Je me suis réveillé le lendemain et mon humeur avait changé. Les personnes à côté de moi souriaient et un nouvel espoir nous animait. Nous avons continué à naviguer jusqu’à ce que nous rencontrions des pêcheurs tunisiens qui nous ont donné du pain, du lait et de l’eau et qui ont appelé de l’aide.
Finalement, un navire est arrivé, mais nous avons découvert qu’il s’agissait des garde-côtes tunisiens. Mieux que de passer une autre nuit en Méditerranée.
Le navire a accosté au port et nous avons été emmenés à Zarzis, en Tunisie. Les ONG nous ont donné de la nourriture, des vêtements et un abri.
Je me souviens d’avoir écrit: « N’abandonne pas » avec du dentifrice sur le mur de ma chambre, à côté de mon lit. Un membre du personnel me disait de le nettoyer, mais j’ai refusé, jusqu’au jour où il m’a apporté un chiffon et m’a dit qu’il ne partirait pas tant que je ne l’aurais pas nettoyé. Alors je l’ai fait.
Le lendemain, il est revenu et il a trouvé un tableau que j’avais fait sur le mur. Plus tard, j’ai pris avec moi des stylos et du papier. J’ai commencé à dessiner et je suis tombé amoureux de l’art. J’ai aussi travaillé quelque temps avec un artiste local avant de retourner en Libye avec deux autres compagnons. Bien que la Libye soit affreuse, c’est à partir de là qu’il est plus facile de traverser la mer.

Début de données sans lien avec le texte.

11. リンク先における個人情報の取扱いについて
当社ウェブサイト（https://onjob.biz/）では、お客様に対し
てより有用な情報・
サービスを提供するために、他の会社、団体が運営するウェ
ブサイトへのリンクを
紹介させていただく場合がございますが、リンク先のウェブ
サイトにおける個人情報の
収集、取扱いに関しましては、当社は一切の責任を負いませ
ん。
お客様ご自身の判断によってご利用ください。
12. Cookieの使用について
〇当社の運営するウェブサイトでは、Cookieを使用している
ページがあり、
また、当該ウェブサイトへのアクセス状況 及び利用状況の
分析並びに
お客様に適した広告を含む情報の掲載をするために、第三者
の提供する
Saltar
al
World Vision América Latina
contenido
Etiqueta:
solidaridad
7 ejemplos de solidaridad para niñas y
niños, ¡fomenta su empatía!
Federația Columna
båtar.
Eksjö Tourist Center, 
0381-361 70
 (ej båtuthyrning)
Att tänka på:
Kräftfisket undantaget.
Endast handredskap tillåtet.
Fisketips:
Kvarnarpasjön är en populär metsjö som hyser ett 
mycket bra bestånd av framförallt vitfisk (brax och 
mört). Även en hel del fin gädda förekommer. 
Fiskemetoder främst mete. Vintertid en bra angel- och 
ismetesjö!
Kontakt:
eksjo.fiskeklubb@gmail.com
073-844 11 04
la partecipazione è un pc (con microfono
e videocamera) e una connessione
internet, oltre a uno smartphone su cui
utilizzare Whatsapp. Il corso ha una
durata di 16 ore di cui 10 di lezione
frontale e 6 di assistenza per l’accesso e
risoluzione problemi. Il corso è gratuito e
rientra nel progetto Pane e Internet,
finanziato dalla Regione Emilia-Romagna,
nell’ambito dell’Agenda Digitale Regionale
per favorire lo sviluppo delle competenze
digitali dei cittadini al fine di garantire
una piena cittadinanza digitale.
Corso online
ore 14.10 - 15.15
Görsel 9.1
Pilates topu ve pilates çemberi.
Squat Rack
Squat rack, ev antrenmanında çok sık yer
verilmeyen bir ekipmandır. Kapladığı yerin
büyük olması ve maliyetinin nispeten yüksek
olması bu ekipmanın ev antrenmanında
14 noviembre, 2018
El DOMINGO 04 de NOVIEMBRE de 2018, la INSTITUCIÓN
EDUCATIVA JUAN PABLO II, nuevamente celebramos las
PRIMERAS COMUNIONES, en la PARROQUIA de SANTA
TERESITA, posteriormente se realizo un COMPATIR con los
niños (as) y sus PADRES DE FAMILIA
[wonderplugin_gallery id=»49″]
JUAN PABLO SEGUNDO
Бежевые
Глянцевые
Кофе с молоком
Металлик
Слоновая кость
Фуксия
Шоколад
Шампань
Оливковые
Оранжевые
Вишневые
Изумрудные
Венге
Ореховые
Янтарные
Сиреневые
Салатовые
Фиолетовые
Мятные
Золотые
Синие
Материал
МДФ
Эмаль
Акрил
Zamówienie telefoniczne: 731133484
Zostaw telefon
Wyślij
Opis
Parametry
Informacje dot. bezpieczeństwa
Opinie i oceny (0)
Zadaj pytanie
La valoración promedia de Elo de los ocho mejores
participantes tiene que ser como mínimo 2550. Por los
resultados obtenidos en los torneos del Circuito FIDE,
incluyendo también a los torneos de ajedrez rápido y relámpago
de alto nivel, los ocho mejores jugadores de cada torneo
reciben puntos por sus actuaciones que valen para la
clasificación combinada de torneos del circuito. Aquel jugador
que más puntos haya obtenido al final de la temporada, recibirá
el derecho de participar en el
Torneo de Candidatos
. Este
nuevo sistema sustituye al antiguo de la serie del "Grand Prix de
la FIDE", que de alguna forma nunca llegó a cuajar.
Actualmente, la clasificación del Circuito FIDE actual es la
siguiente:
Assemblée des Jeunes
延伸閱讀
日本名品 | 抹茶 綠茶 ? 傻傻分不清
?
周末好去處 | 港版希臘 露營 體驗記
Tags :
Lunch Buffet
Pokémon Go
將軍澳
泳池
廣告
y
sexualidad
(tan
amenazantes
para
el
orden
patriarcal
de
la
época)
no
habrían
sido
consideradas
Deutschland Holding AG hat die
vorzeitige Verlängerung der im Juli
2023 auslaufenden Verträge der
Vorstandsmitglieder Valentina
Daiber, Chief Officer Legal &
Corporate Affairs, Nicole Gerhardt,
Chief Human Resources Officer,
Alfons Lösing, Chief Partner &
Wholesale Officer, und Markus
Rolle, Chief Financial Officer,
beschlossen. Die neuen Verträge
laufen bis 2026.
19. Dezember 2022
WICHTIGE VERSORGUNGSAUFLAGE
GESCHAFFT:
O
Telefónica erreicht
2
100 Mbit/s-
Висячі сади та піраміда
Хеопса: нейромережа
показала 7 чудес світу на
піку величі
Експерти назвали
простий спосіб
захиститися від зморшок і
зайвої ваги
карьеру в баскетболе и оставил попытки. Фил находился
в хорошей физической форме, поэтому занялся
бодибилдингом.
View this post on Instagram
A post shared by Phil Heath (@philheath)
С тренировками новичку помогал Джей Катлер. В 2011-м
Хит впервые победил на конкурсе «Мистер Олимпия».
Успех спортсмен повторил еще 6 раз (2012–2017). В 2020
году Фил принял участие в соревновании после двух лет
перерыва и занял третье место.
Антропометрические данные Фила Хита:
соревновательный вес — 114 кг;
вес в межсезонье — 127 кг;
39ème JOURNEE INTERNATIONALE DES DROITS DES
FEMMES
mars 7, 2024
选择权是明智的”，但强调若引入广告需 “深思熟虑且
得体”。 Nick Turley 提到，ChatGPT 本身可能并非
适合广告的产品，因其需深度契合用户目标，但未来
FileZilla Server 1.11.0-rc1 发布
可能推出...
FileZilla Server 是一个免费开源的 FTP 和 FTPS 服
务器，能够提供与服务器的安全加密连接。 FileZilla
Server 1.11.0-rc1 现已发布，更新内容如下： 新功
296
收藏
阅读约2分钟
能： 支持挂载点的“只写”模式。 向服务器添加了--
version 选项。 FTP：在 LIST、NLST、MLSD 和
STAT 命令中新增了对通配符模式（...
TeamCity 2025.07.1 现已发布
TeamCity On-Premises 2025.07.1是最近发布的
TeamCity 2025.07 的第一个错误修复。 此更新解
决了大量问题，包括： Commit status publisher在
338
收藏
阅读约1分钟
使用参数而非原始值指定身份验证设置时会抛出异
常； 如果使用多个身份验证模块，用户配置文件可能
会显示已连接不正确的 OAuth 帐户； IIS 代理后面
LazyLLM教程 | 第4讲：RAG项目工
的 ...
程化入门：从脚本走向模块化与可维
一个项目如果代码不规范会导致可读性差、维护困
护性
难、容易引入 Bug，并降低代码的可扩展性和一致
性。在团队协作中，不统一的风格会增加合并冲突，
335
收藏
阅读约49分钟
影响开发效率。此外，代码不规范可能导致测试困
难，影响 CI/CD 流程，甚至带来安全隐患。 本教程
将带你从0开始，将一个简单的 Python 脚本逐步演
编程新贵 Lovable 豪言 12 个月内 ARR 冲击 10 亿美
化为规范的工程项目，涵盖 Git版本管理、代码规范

Je suis retourné travailler jusqu’à ce que j’aie gagné assez d’argent pour payer une autre traversée. C’était une énième tentative et j’y plaçais beaucoup d’espoirs. Cette fois, après 3 jours de mer, j’arrivais à Malte, c’était la sixième fois que je payais des passeurs.
Lorsque les garde-côtes maltais nous ont secourus, je n’arrivais presque pas à y croire. Je me souviens des larmes de joie et des sourires, nous étions enfin en sécurité et mon rêve était devenu réalité.
Malheureusement, cependant, la joie n’a pas duré longtemps car nous avons été enfermés dans un centre de détention pendant environ 6 mois. J’avais perdu la tête et chaque nuit je demandais à Dieu « pourquoi ?! »
Parfois, j’ai pleuré ! Parfois, j’aurais aimé être mort. Je me demandais si le voyage entrepris était une erreur. Pourquoi des hommes comme nous devraient-ils nous considérer comme des ennemis, des criminels et non des frères ?
Au bout de ce laps de temps, on nous a emmenés au centre Hal Far, juste là derrière vous, j’ai mis du temps à m’adapter, la détention m’a aussi privé de l’envie de rêver. Mais en quelques semaines, l’ambiance a changé, j’ai commencé à affronter le quotidien avec un nouvel espoir et je peux dire que maintenant ma vie s’est beaucoup améliorée grâce au soutien des personnes qui m’ont aidé.
Mais mes pensées vont vers mes frères et sœurs toujours enfermés et je me demande quand eux aussi obtiendront la liberté.
Merci Saint-Père de m’avoir écouté. Malheureusement, encore aujourd’hui, de nombreuses personnes fuyant la guerre et la faim ont une histoire semblable à la mienne.